By Sophia Yin, DVM, MS
Reader Question: I've taken in a stray cat that's about one year old and has been spayed. She's very affectionate; however, sometimes when I pet her she either bites or scratches me. How can I stop her from doing this?
Answer: Have you heard the joke about the patient who visits the doctor? The patient comes in and asks, “Hey Doc. My arm hurts when I lift it like this. What should I do?” The doctor replies, “Don't do that.”
Sounds silly, but the same advice goes here. If your cat bites and scratches when you pet her, don't pet her. I mean don't pet her when she's going to bite and scratch, not don't pet her ever at all.

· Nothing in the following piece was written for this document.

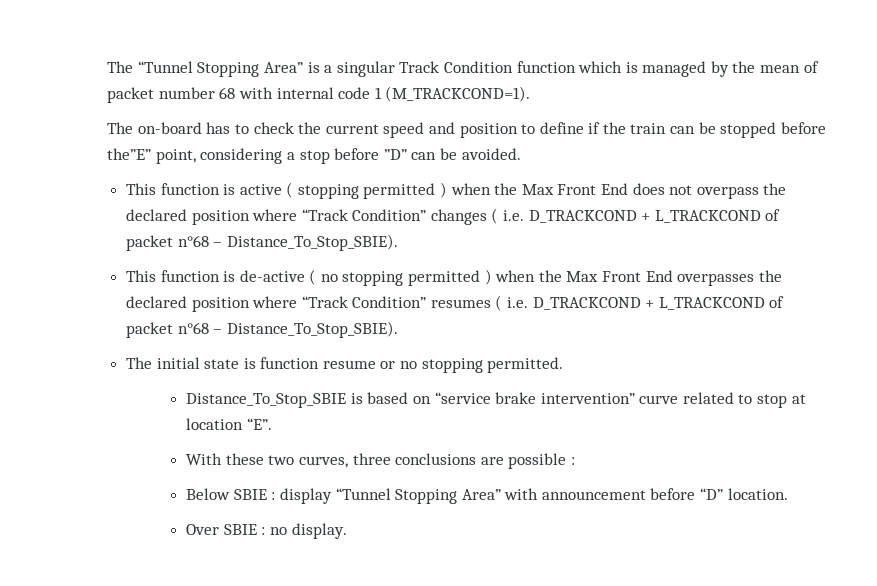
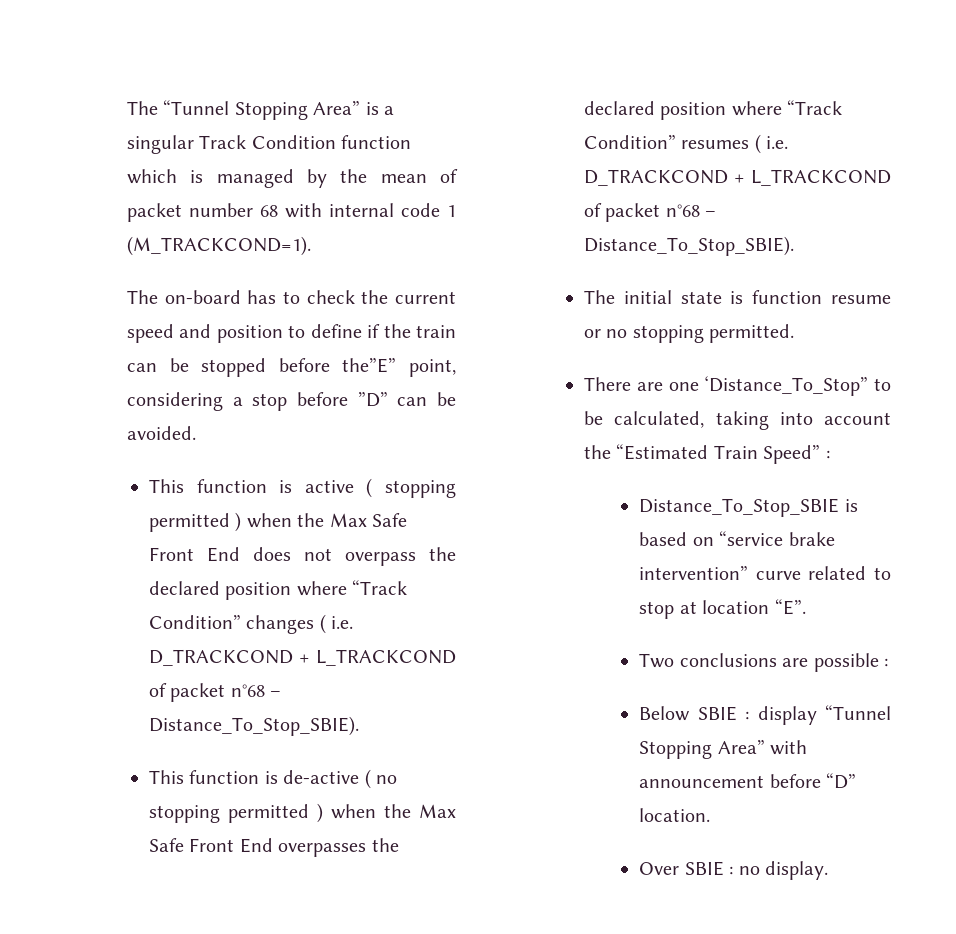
(554, 189) none -> [371,513,407,527] Safe
(599, 276) none -> [148,838,184,852] Safe
(564, 365) none -> [583,376,891,396] [583,411,891,430] [583,444,830,464] // There are one ‘Distance_To_Stop” to be calculated, taking into account the “Estimated Train Speed” :
[186,453,391,468] With these two curves, three -> [639,653,675,668] Two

So what's the deal? You'd think that if you feed your cat and give her a good home the least she could do is let you pet her at will. But just like people, cats can only take so much. They might like the petting at first. But when enough is enough, they'll let you know. The tail will twitch, the ears will flatten, and the skin may develop a nervous tick. At this point they're practically screaming in plain English, “Stop! I can't take anymore!” If you continue, they'll give you a sign you can't miss. A bite meant to hinder not to harm. If they've been punished for this behavior in the past, they'll even dart off your lap to avoid the retribution that may follow.
Now, why cats don't just leave when they're fed up I don't know. It really depends on the cat and the situation, and it could be that your cat wants you to pet her but you're just not doing it quite right. In social grooming cats groom eachother in short bouts, and much of the grooming is focused on the neck and head. So, maybe, Kitty wants you to pet but only in spurts or scratch around the ears instead of petting excitedly or in long strokes. Or maybe petting is good but only in certain places. Cats definitely have areas they tend to consider taboo. For instance, touch Kitty on the belly and she may tell you that area's off limits.
What if your cat has a low tolerance and you want to interact more? You can teach Kitty that petting is fun—it's paired with yummy treats. Pet Kitty and give her a treat before she starts getting upset. Better yet, at first only pet her while she’s eating canned food or treats you’re giving her, then pet her for short bouts, and then stop all petting and remove the food simultaneously. Then repeat the these steps multiple times until she understands that petting equals yummy food and the yummy food stops when petting stops. If she really hates the petting or has a long history of being bugged by you, you’ll have to practice a lot before she decides she always enjoys the petting. But once she gets the idea you can back-off on the treats. The main message is to always stop before you have a chance to irk her and soon you’ll have a kitty that allows at least short bouts of petting instead of one that suddenly bites.